▶ Selección

——

Incluso se me pasó por la cabeza [imaginar] qué haría con mi vida si no creyera en Dios. Al cabo de un tiempo, sentiría una insipidez —no al principio—, una insipidez, una sensación de nada, de vacío. Muy bien, ¿qué es esto? Aquí está este objeto de oro. Esto está bien. ¿Qué es, cuesta mucho? Satisface mis necesidades. Supongamos que satisfaga mis necesidades, y después, ¿qué hago? ¿Qué sentido tiene satisfacer mis necesidades? ¿Para qué prolongar esta vida? Todo esto no es nada.
Pero si tengo en cuenta que todo esto es un velo, nada más que un velo, que detrás de él está el Ser absoluto, perfecto, eterno, omnisapiente, luego sublime, trascendente, entonces por fin he encontrado algo que es enteramente superior a todos los hombres, a mí, a los que me rodean, y en lo que pueden posarse mis ojos exhaustos y asombrados. Por fin he encontrado algo enteramente digno de ser visto, enteramente digno de ser amado, enteramente digno de que me dedique a ello por entero. Y esto por su grandeza, porque no es como yo, no es una simple criatura concebida en el pecado como yo, sino que es el mismo Creador perfectísimo.
Ah, bien, ¡ahora la vida ha cobrado sentido! ¡Ahora la existencia es algo! La grandeza de Dios me levantó del polvo y me dio el deseo de las cosas infinitas.

——

▶ Tarea requerida 1
Según la última línea de la selección, ¿qué hizo la grandeza de Dios?
▶ Tarea requerida 2
Escriba una continuación de la reflexión sobre la fe en Dios a partir de su última oración.

▶ Datos proporcionados

——

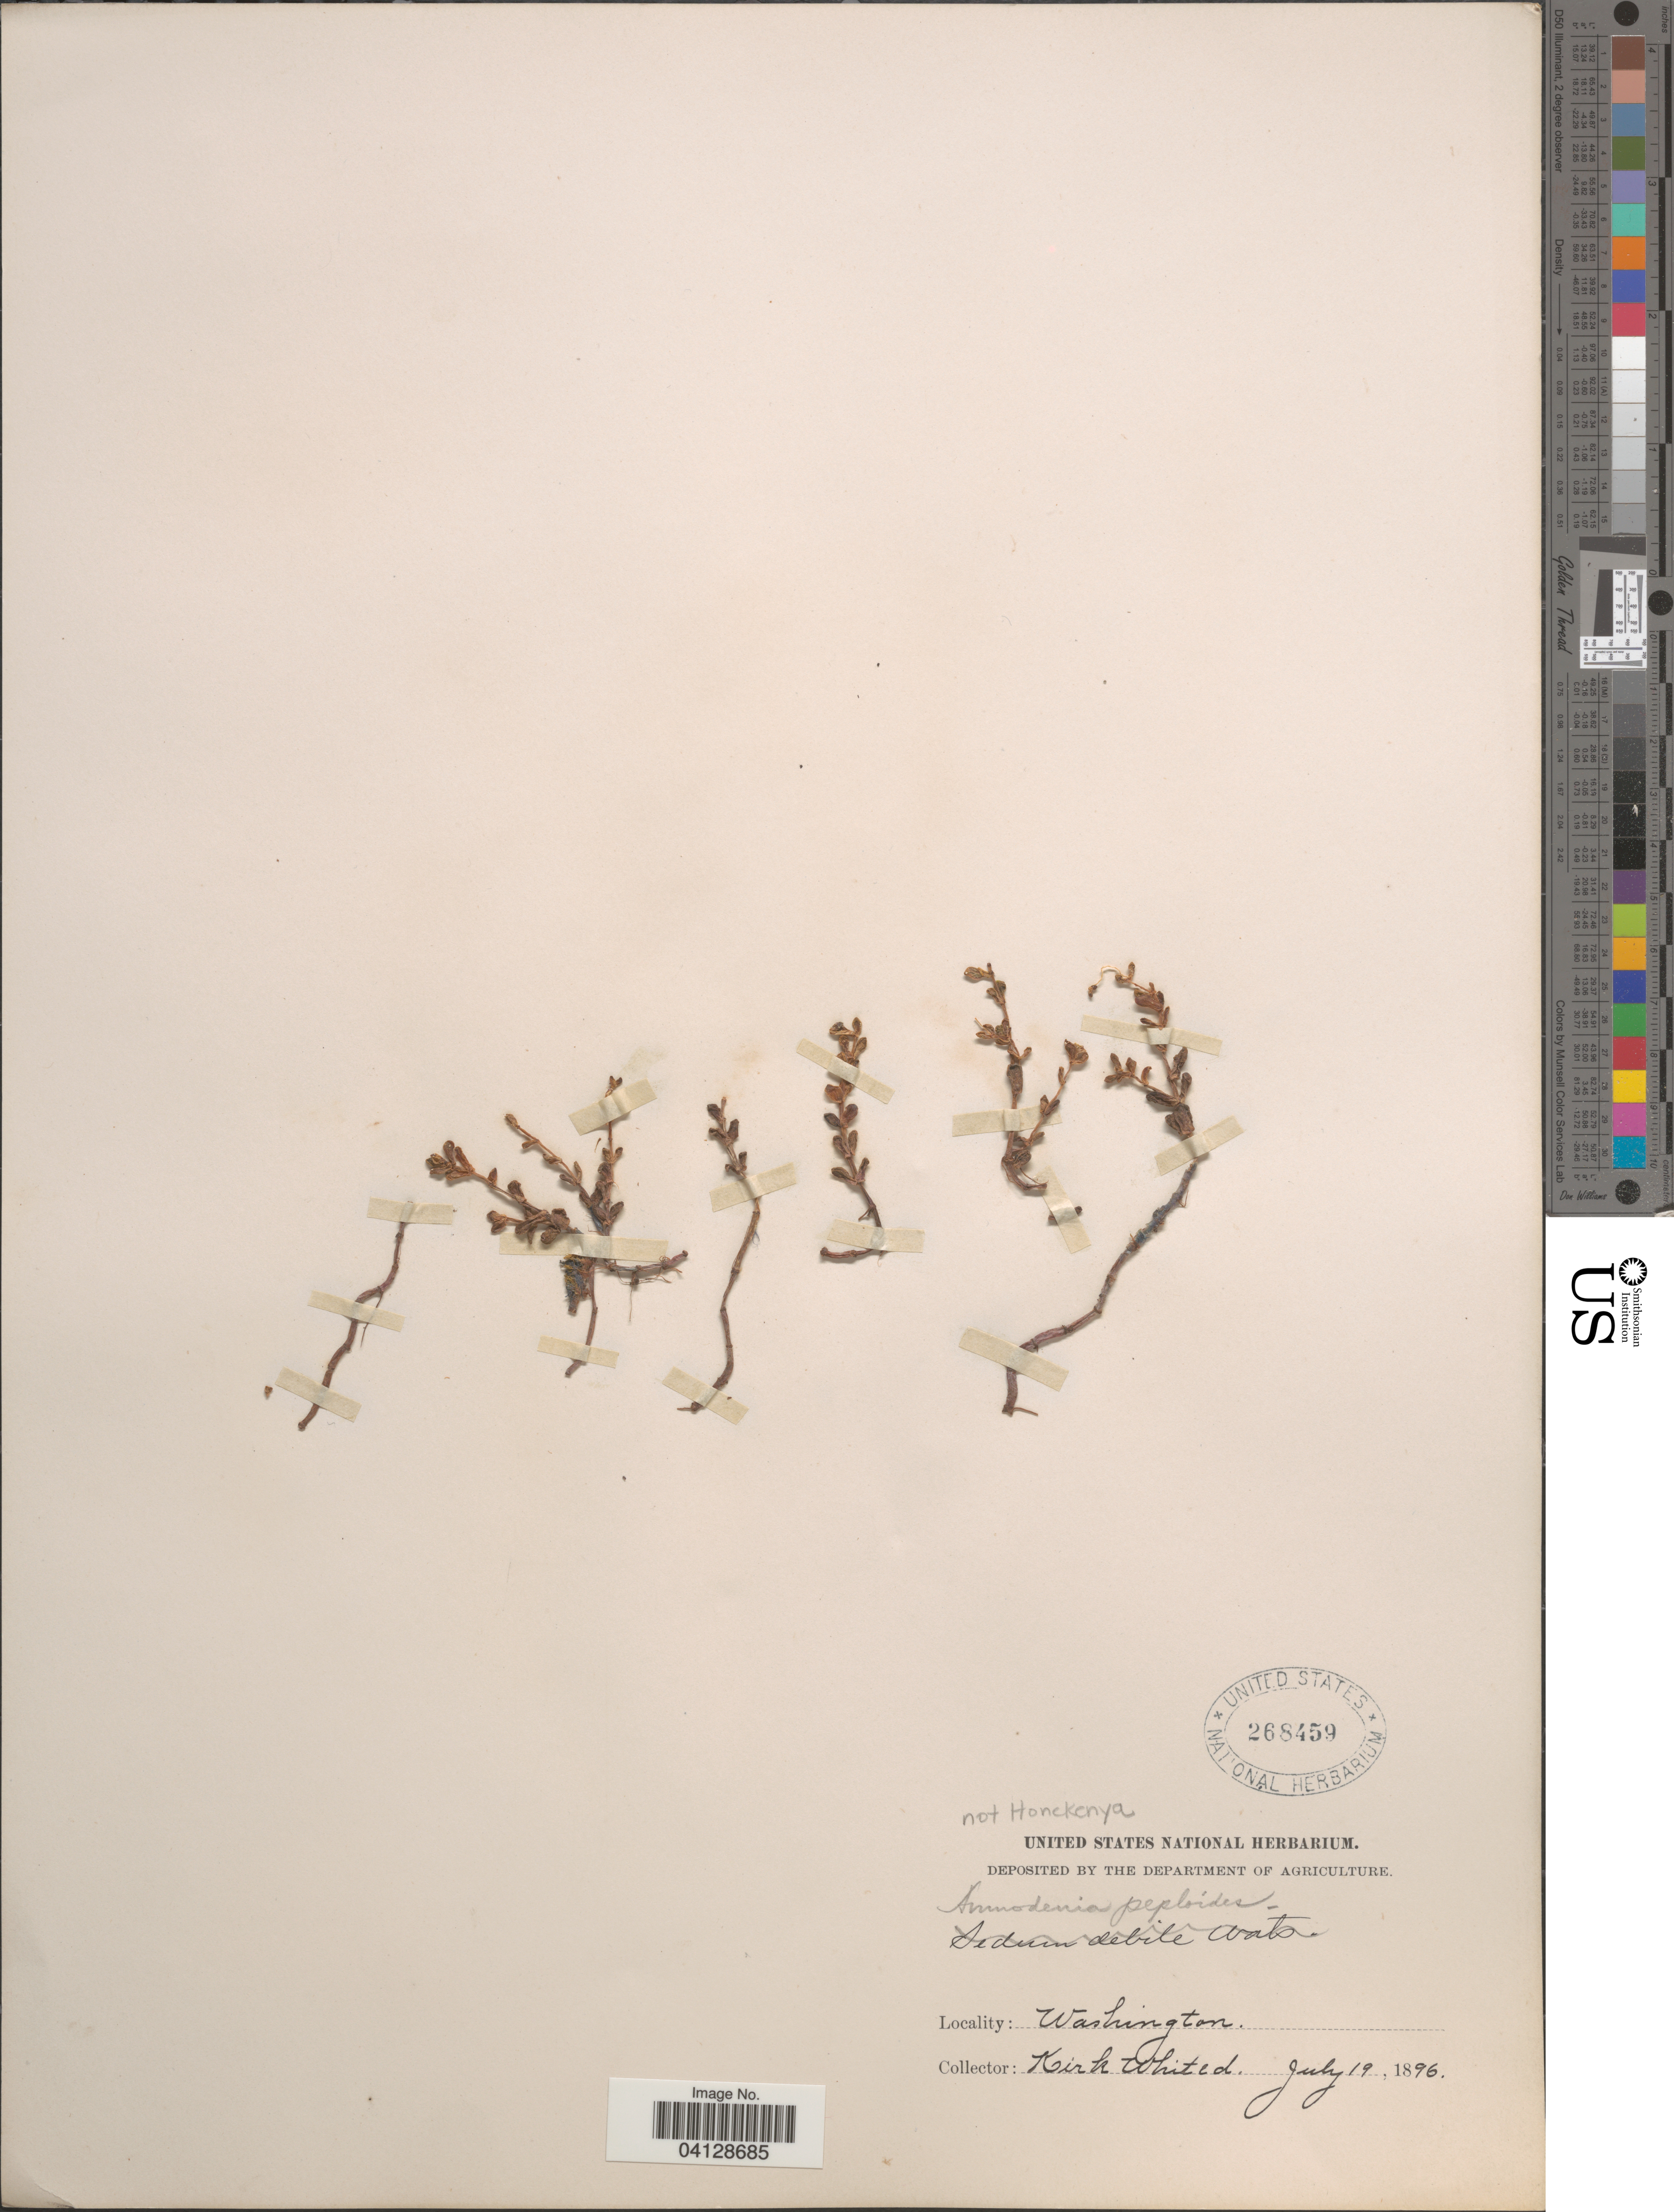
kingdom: Plantae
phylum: Tracheophyta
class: Magnoliopsida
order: Caryophyllales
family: Caryophyllaceae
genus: Honckenya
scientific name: Honckenya peploides subsp. major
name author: (Hook.) Hultén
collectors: K. Whited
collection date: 1896-07-19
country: United States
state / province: Washington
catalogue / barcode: US 268459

——

▶ Respuesta 1
Levantó del polvo a quien habla y le dio el deseo de las cosas infinitas.

▶ Respuesta 2
Ya ven Uds. como este hombre, este santo, a qué alturas se elevó en la consideración de la grandeza de Dios y cómo hasta el final de su vida se arrepentía de sus pecados y deseaba ir al cielo para conocer la grandeza infinita de Dios. Confieso francamente que me es imposible pensar en esto sin sentir una gran alegría dentro de mi alma. Muchas personas mueren con miedo de pensar en la grandeza de Dios. Yo, en cambio, tengo la impresión de que, si la Virgen me ayuda —y no lo dudo—, a la hora de mi muerte moriré radiante con la idea de que, después de todo, encontraré la grandeza de Dios, de que seré liberado de la prisión de todas las limitaciones, de toda mezquindad, de toda pequeñez, de toda contingencia, para encontrarme finalmente con Dios nuestro Señor, infinitamente grande, mi Señor, mi Padre, mi Rey, tan grande que ni siquiera, a pesar de la visión beatífica, podré prescindir de un intermediario con Él.
Entonces tendré a nuestro Señor Jesucristo, el Verbo de Dios Encarnado. Una forma de grandeza, —cuando se habla de la palabra de Jesucristo, todas las formas, todos los sonidos, todos los matices de la grandeza se concentran allí de un modo superlativo y entonces, junto a Nuestro Señor Jesucristo, infinitamente por debajo de él e inconmensurablemente por encima de mí, ¡Nuestra Señora, Reina de insondable majestad!
Pues bien, ¿qué soy yo? Soy polvo, soy un grano de arena perdido en medio de todo eso. Pues bien, me llena el alma la idea de que no soy más que un grano de arena y que no soy más que polvo, pero que existe aquello y que voy a aquello y que me uno a aquello y que aquello me acoge, me acepta, me envuelve y paso allí toda la eternidad. Confieso que así se expande mi alma. Tal vez no sea muy acorde al estilo de pensar de mi querida generación nueva, no estoy seguro. Pero hay varias moradas en el cielo; que la Divina Misericordia me reciba en esta morada, porque siento por ella una atracción superlativa.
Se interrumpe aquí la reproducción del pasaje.